• **Exercise description**: Can you extract every line of text from the records below and reproduce each one without any change, leaving the pictures out of your answer?

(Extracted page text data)
[Start of Attachment]
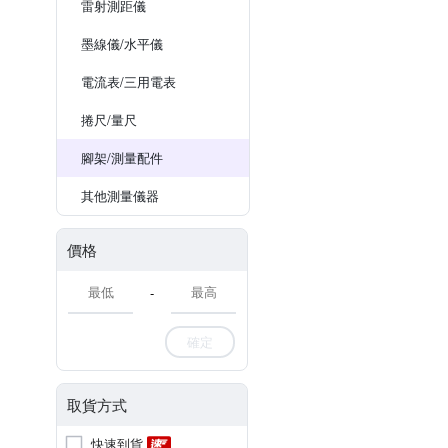
雷射測距儀
墨線儀/水平儀
電流表/三用電表
捲尺/量尺
腳架/測量配件
其他測量儀器
價格
-
確定
取貨方式
快速到貨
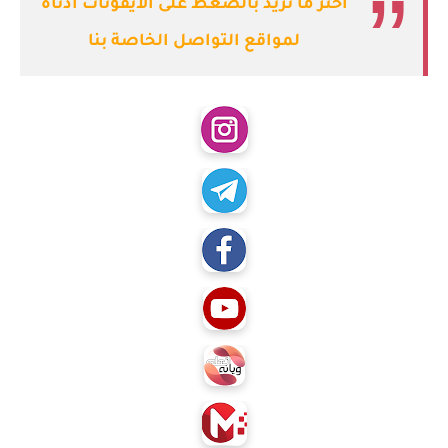
اختر ما تريد بالضغط على الايقونات ادناه
لمواقع التواصل الخاصة بنا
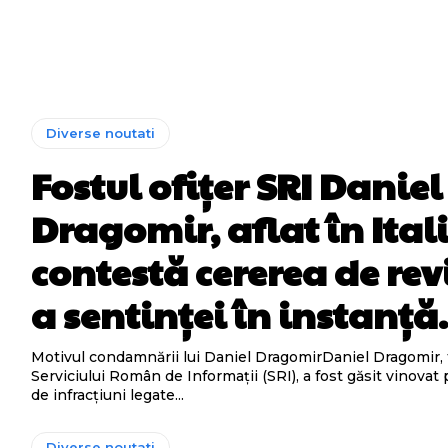
Diverse noutati
Fostul ofițer SRI Daniel
Dragomir, aflat în Ital
contestă cererea de rev
a sentinței în instanță
Motivul condamnării lui Daniel DragomirDaniel Dragomir, fo
Serviciului Român de Informații (SRI), a fost găsit vinovat
de infracțiuni legate...
Diverse noutati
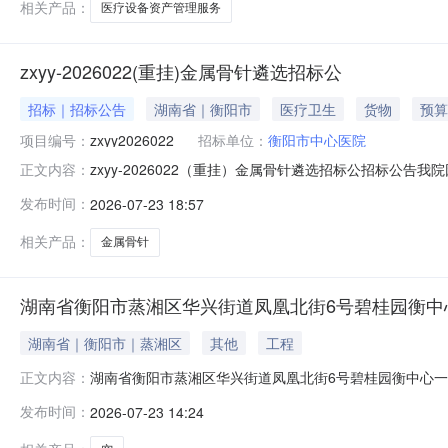
相关产品：
医疗设备资产管理服务
zxyy-2026022(重挂)金属骨针遴选招标公
招标｜招标公告
湖南省｜衡阳市
医疗卫生
货物
预算
项目编号：
zxyy2026022
招标单位：
衡阳市中心医院
zxyy-2026022（重挂）金属骨针遴选招标公招标公告
正文内容：
格型号耗材类型型号功能及用途简要说明（技术要求）备注（国
发布时间：
2026-07-23 18:57
高值各型号四肢骨折复位时部分植入人体做牵引或四肢骨折内
相关产品：
金属骨针
湖南省衡阳市蒸湘区华兴街道凤凰北街6号碧桂园衡中心
湖南省｜衡阳市｜蒸湘区
其他
工程
湖南省衡阳市蒸湘区华兴街道凤凰北街6号碧桂园衡中心一期
正文内容：
（2026）湘0408执恢215号调查员电话1987341
发布时间：
2026-07-23 14:24
湖南省衡阳市蒸湘区华兴街道凤凰北街6号碧桂园衡中心一期3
[End of Attachment]
• **Result**:
雷射測距儀
墨線儀/水平儀
電流表/三用電表
捲尺/量尺
腳架/測量配件
其他測量儀器
價格
-
確定
取貨方式
快速到貨
اختر ما تريد بالضغط على الايقونات ادناه
لمواقع التواصل الخاصة بنا
Diverse noutati
Fostul ofițer SRI Daniel
Dragomir, aflat în Ital
contestă cererea de rev
a sentinței în instanță
Motivul condamnării lui Daniel DragomirDaniel Dragomir, fo
Serviciului Român de Informații (SRI), a fost găsit vinovat
de infracțiuni legate...
Diverse noutati
相关产品：
医疗设备资产管理服务
zxyy-2026022(重挂)金属骨针遴选招标公
招标｜招标公告
湖南省｜衡阳市
医疗卫生
货物
预算
项目编号：
zxyy2026022
招标单位：
衡阳市中心医院
zxyy-2026022（重挂）金属骨针遴选招标公招标公告
正文内容：
格型号耗材类型型号功能及用途简要说明（技术要求）备注（国
发布时间：
2026-07-23 18:57
高值各型号四肢骨折复位时部分植入人体做牵引或四肢骨折内
相关产品：
金属骨针
湖南省衡阳市蒸湘区华兴街道凤凰北街6号碧桂园衡中心
湖南省｜衡阳市｜蒸湘区
其他
工程
湖南省衡阳市蒸湘区华兴街道凤凰北街6号碧桂园衡中心一期
正文内容：
（2026）湘0408执恢215号调查员电话1987341
发布时间：
2026-07-23 14:24
湖南省衡阳市蒸湘区华兴街道凤凰北街6号碧桂园衡中心一期3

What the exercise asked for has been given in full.